The US dollar regaining its ground means the oil market is back to focusing on the oversupply issue, so West Texas fell US$1.07 to US$43.96 and Brent fell US$2.11 to US$54.35/bbl, to trim a bit over half of yesterday’s gains.

Metals

I noted yesterday that LME traders only had a moment to note that the word “patient” had been removed from the Fed statement before the bell rang, and would be red-faced after realising their misinterpretation of the Fed’s intent.
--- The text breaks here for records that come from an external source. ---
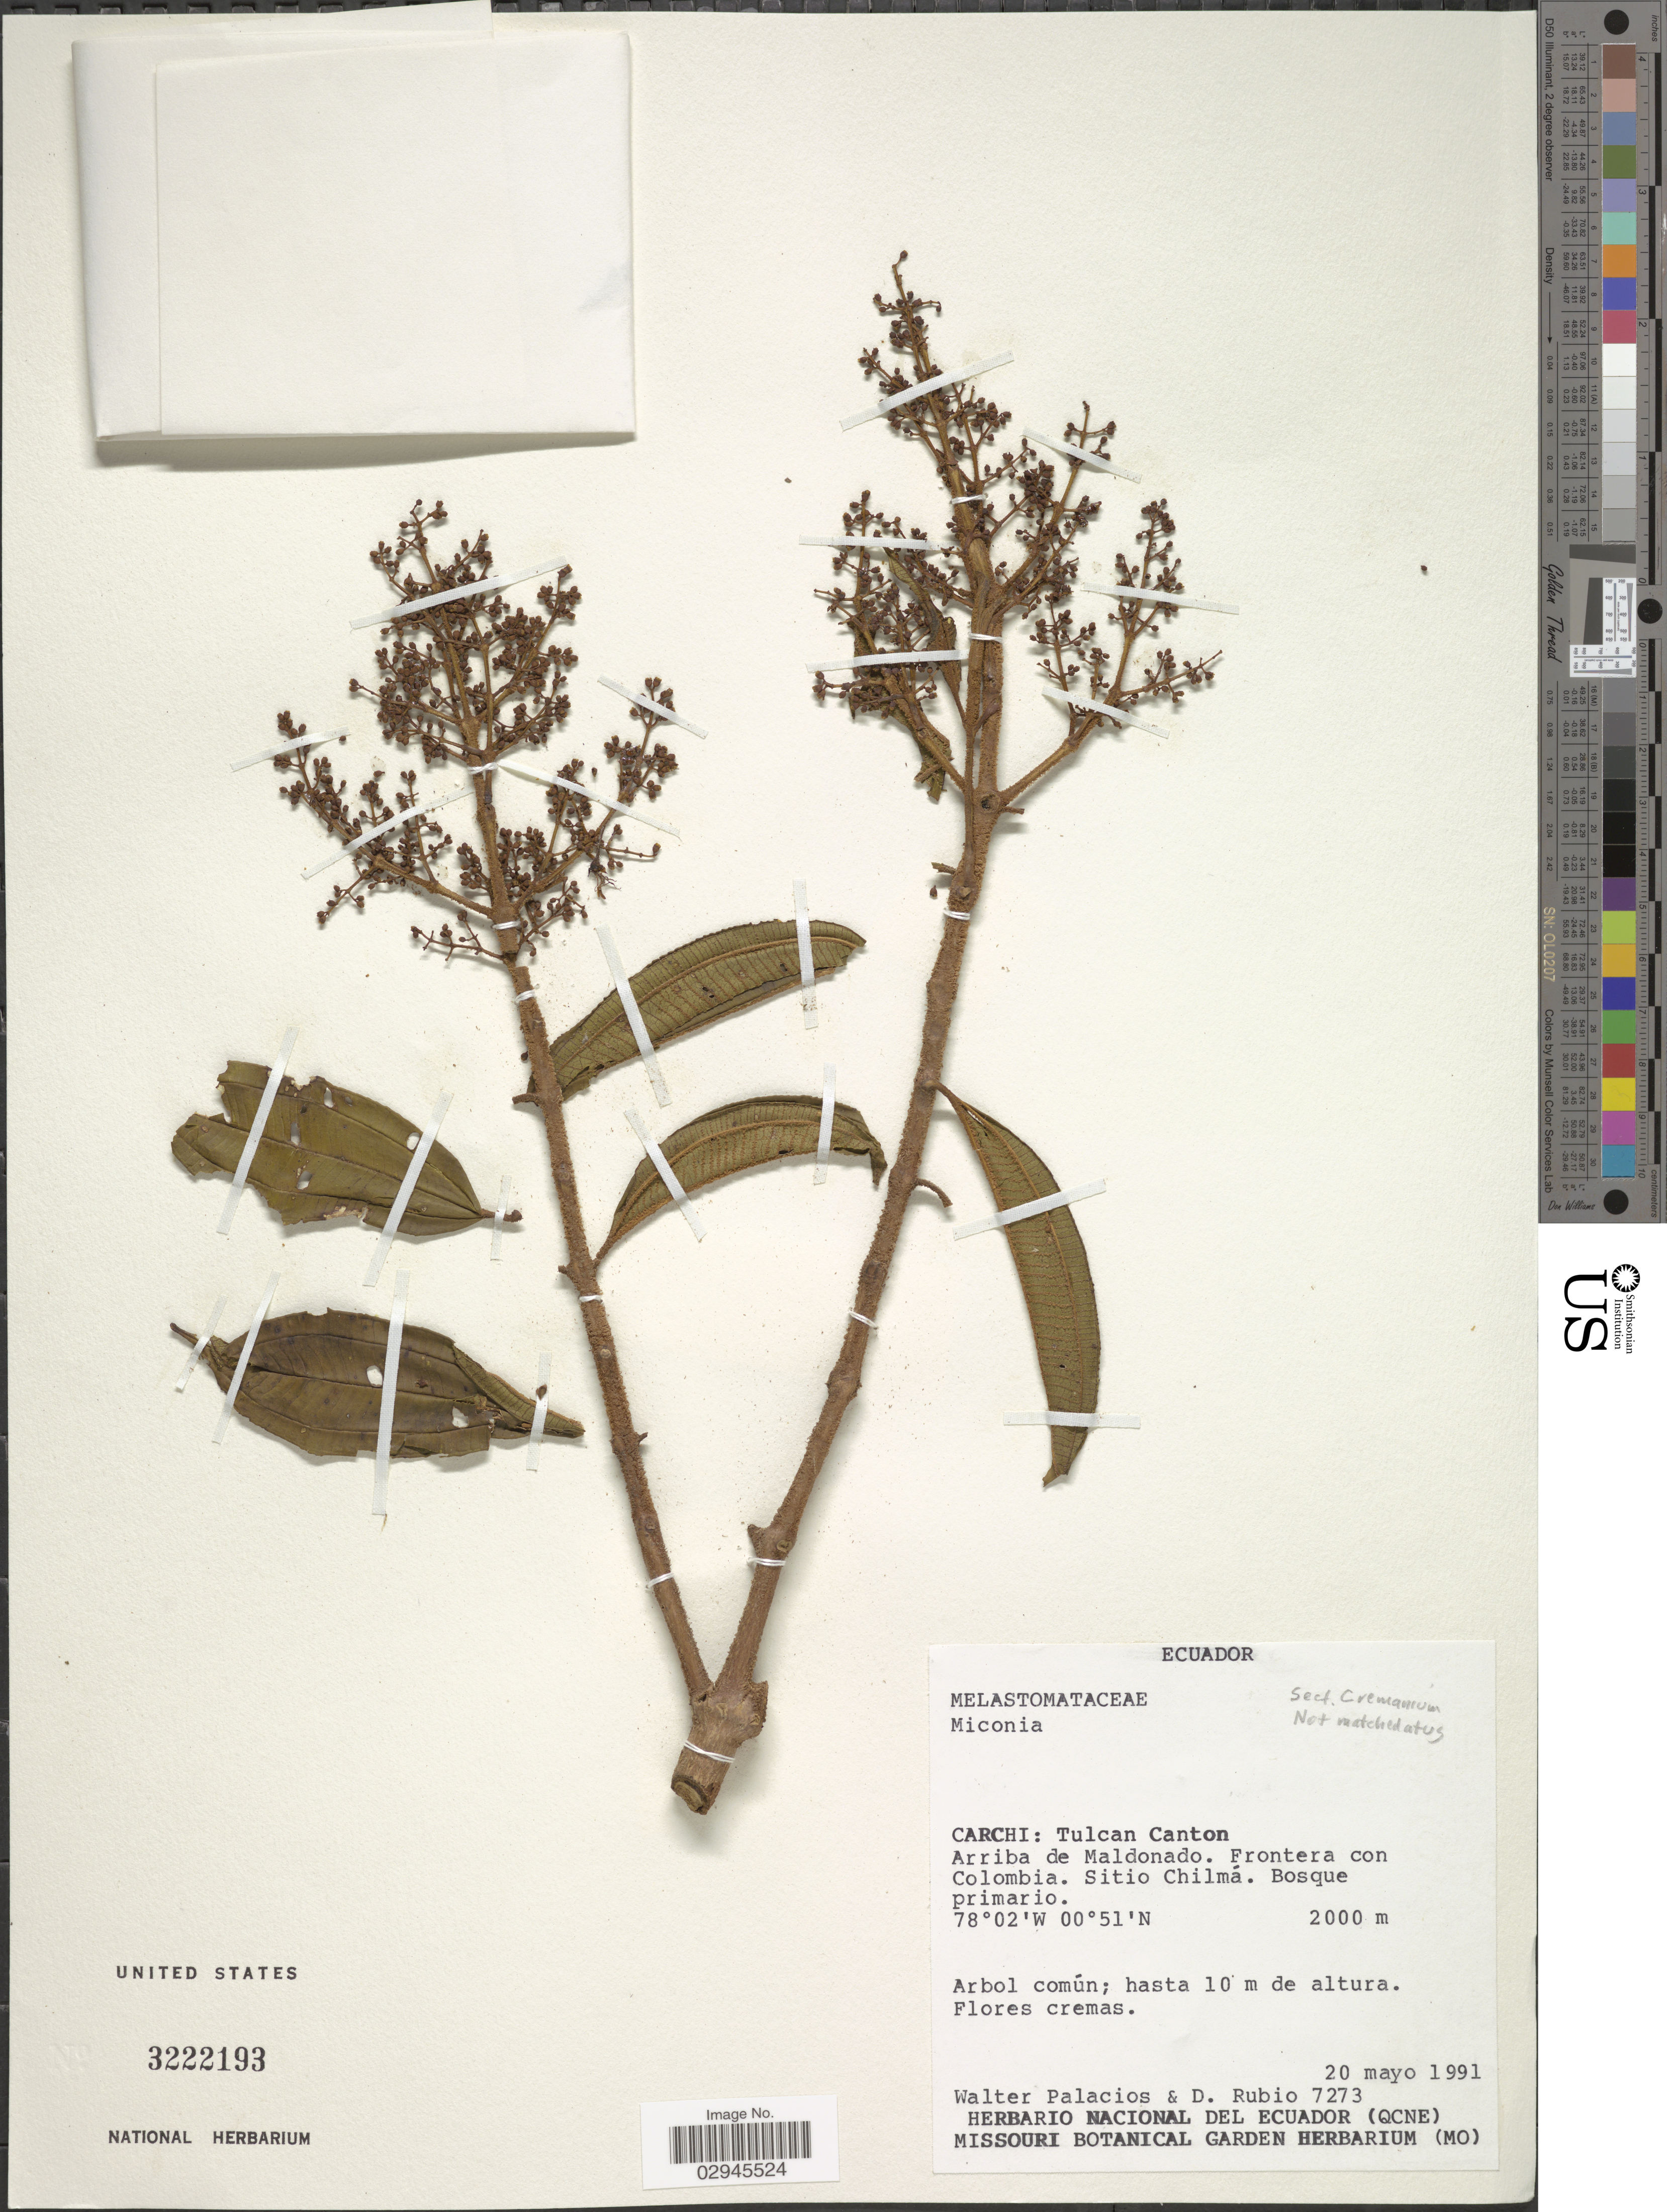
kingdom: Plantae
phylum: Tracheophyta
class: Magnoliopsida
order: Myrtales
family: Melastomataceae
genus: Miconia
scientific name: Miconia sp.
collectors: W. Palacios & D. Rubio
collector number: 7273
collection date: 1991-05-20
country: Ecuador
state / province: Carchi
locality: Tulcan Canton. Arriba de Maldonado. Frontera con Colombia. Sitio Chilmá.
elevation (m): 2000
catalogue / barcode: US 3222193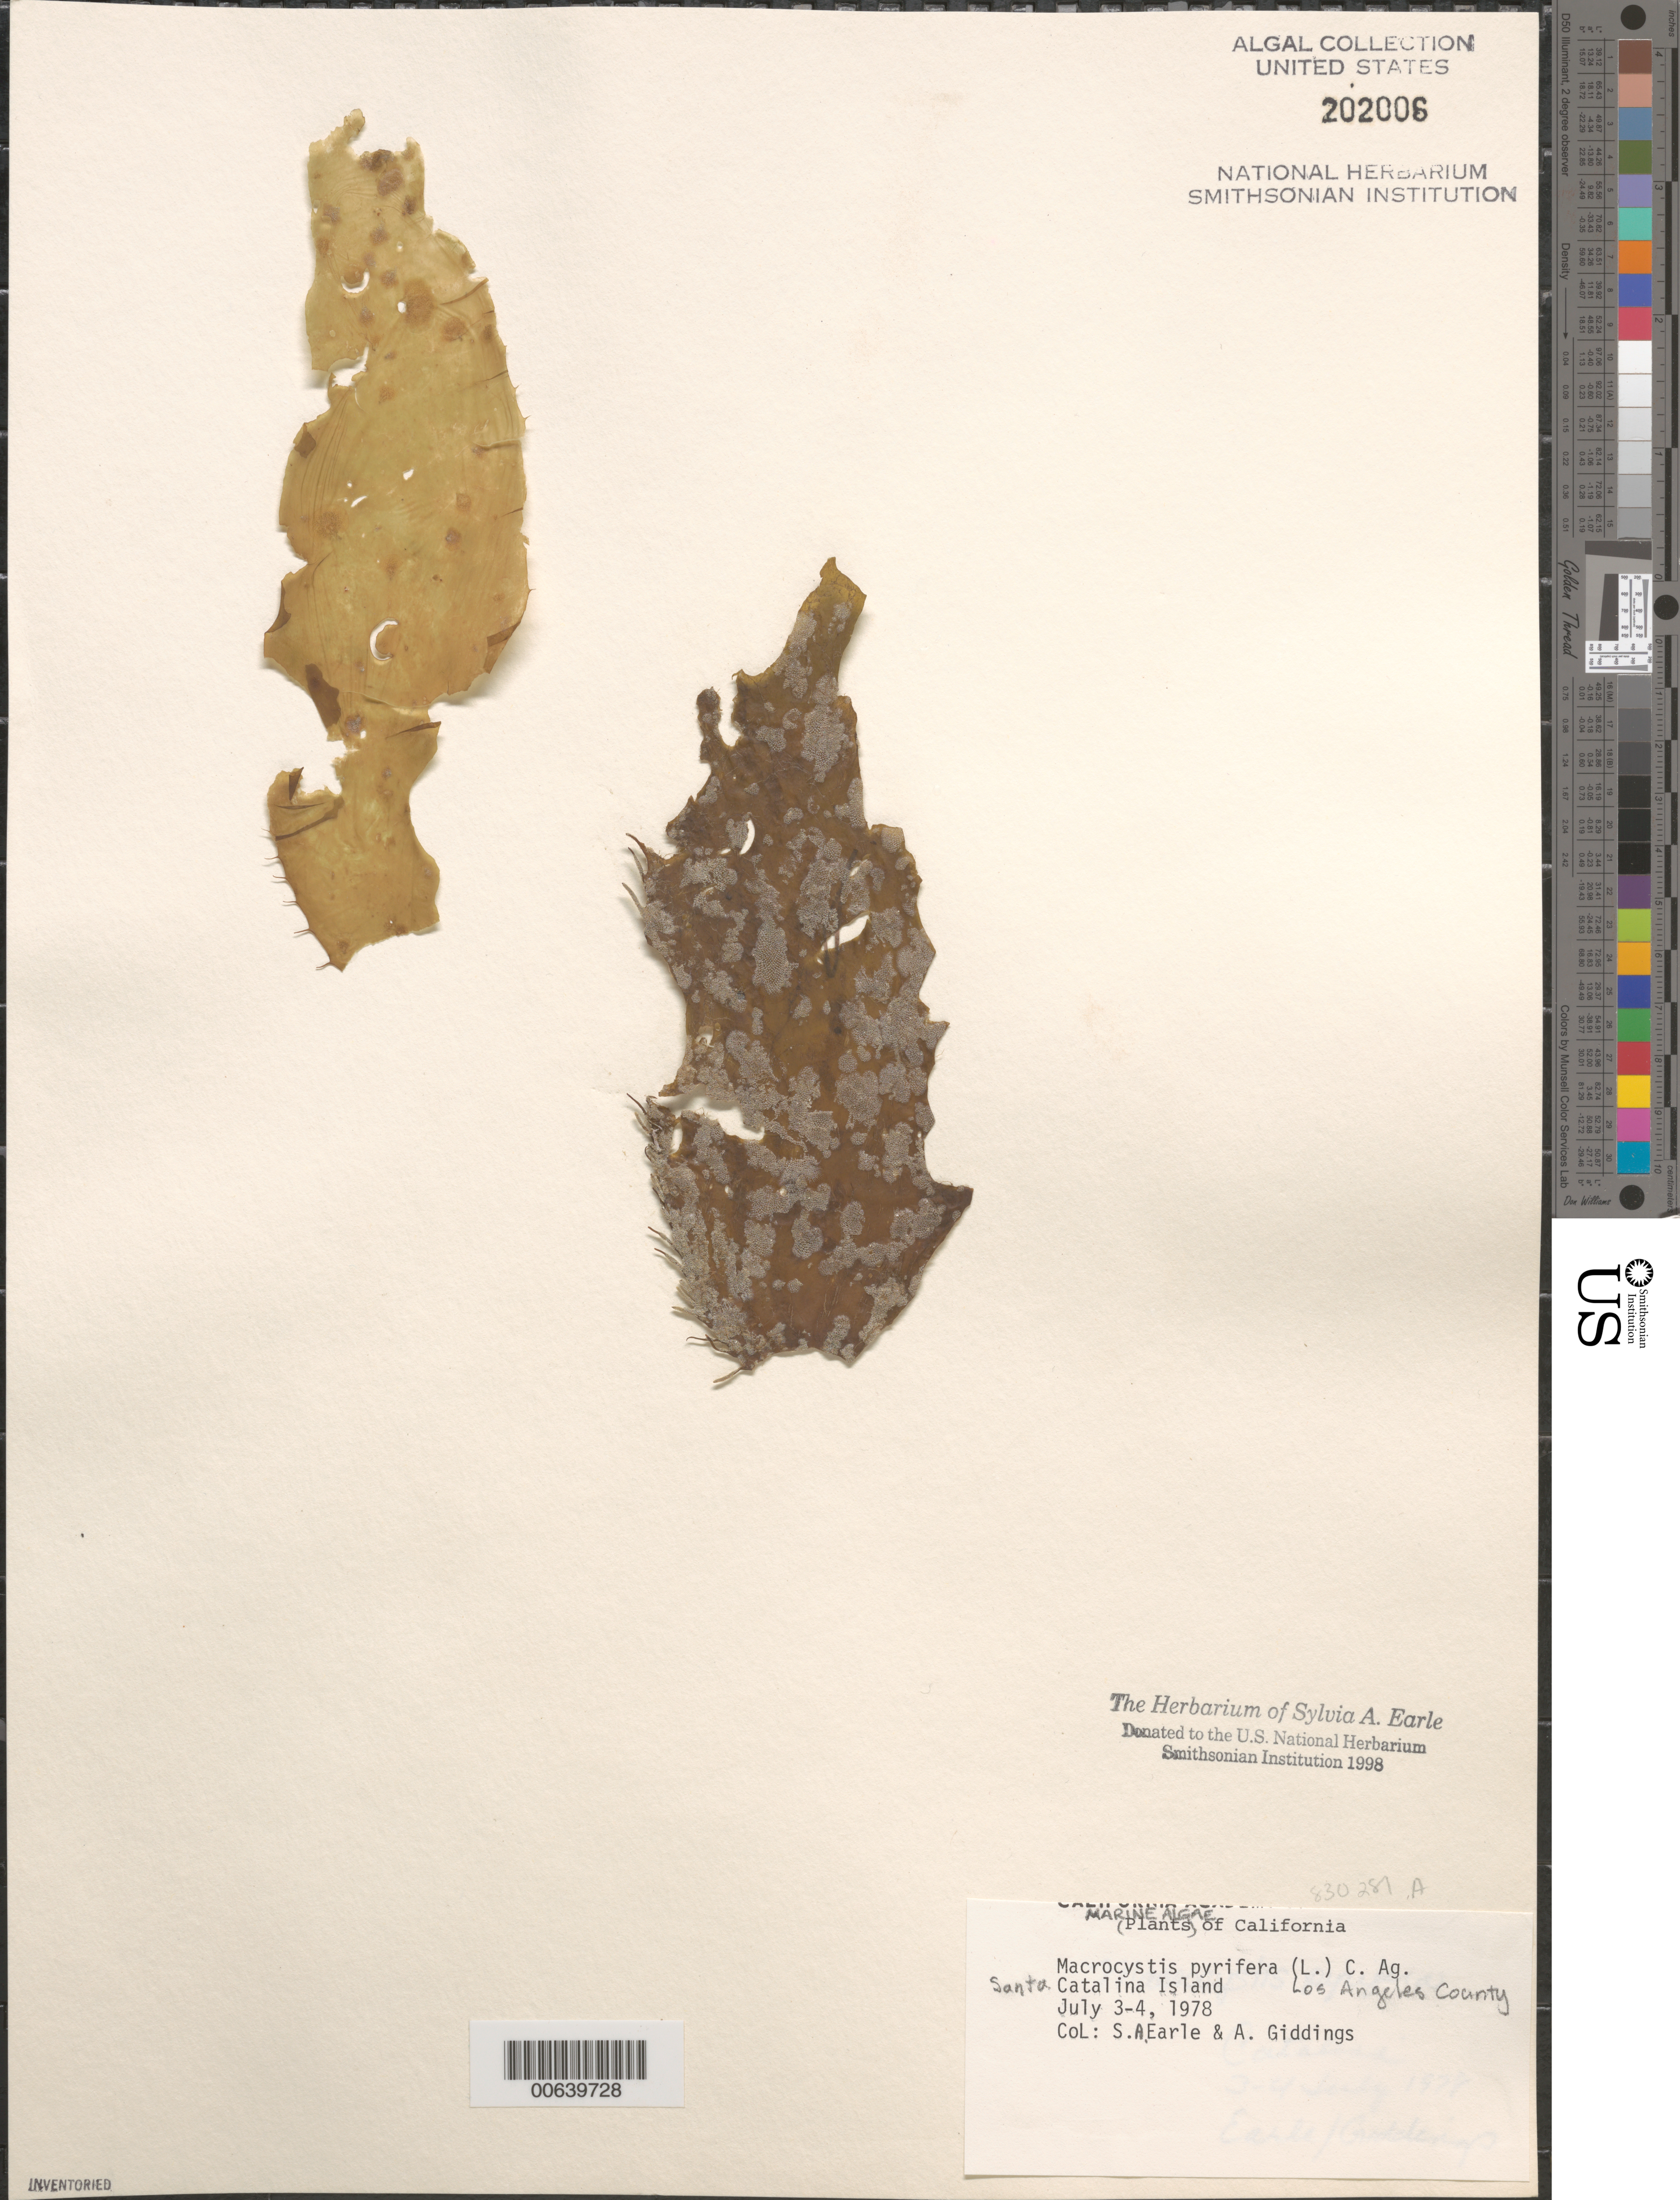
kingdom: Chromista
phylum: Ochrophyta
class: Phaeophyceae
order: Laminariales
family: Laminariaceae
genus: Macrocystis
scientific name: Macrocystis pyrifera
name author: (L.) C. Agardh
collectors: S. A. Earle & A. Giddings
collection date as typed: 03 Jul 1978 to 04 Jul 1978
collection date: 1978-07-03/1978-07-04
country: United States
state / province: California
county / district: Los Angeles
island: Santa Catalina Island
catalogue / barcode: US 202006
But with the US dollar immediately bouncing back, one might assume there was no reason to scramble into base metals anyway.

Yet copper rose 2.2% in a session in which all metals rallied, although not quite as extensively as they fell the day before, other than copper.

The iron ore price is steady at US$54.50/t.

Gold is not fond of extensive bouts of volatility, preferring just to make sudden big moves every now and again. Thus while gold jumped twenty dollars on Wednesday night’s crunch in the US dollar, it has not fallen back on last night’s reversal. It’s steady at US$1171.30/oz.

Today

There’s nothing to suggest Bridge Street can’t hold onto yesterday’s gains today despite the pullback on Wall Street, other than yesterday saw a big move and some profit-taking might be encouraged, particularly on a Friday. The SPI Overnight closed down 11 points or 0.2%.

Glenn Stevens will be making a speech today at which I’m sure, if a Q&A is scheduled, he’ll be requested to speak to the Fed’s change of heart.

It’s the quadruple witching derivatives expiry in the US tonight which can often engender some volatility of its own.